Intriguing for the possibility that it may have once fostered life millions of years ago, Mars continues to tantalize scientists and researchers across the globe. Much of the study surrounding the so-called red planet has been spearheaded by NASA, beginning with simple probe flybys and escalating to unmanned terrestrial missions by remote control robots. NASA is once again tackling the fourth planet from the Sun with an all-new rover scheduled to be launched in the next few years.
This week NASA announced they have begun work on the next iteration of their Curiosity Mars rover series. While the new rover will use similar technology to its predecessor, the space agency has a decidedly different set of missions for the vehicle. This time, astronomers hope to trawl the planet’s surface for signs that Mars may have once harbored life in the distant past.

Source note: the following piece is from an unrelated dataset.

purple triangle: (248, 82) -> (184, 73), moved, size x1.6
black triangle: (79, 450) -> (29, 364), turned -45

Already nicknamed Mars 2020, the rover is destined to search the planet’s surface for any evidence of tiny microbial organisms which would have thrived if Mars, as scientists believe, once held large pools of liquid water. The rover will accomplish its investigation through the use of a full suite of tools, including a spectrometer capable of analysing subjects as tiny as a single grain of salt. The rover will also have ground penetrating radar used to view water, rocks, and ice 30 feet beneath the planet’s surface, along with an ultraviolet laser that can detect atoms in surface air.
All told, despite 85 percent of the vehicle being based on the last version, the 2020 rover is equipped with seven all-new instruments, along with better maneuvering and more effective wheels. It will also include a robotic arm equipped with a small but powerful drill, enabling it to take core samples from surface rocks. The 2020 has better cameras than its predecessor, meaning space enthusiasts can looking forward to higher definition, full color photos of the planet’s surface. It even possesses a laser capable of vaporizing soil and rock samples so that the accompanying sensors can analyze their chemical composition.
Ken Farley, the project scientist in charge of the Mars 2020 mission, says finding if Mars ever harbored life is one of the most profound mysteries hoping to be uncovered by NASA and their associated Jet Propulsion Laboratory. The project is expected to run the space agency about $2.1 billion, somewhat cheaper than the last mission, which ran around $2.5 billion in 2012.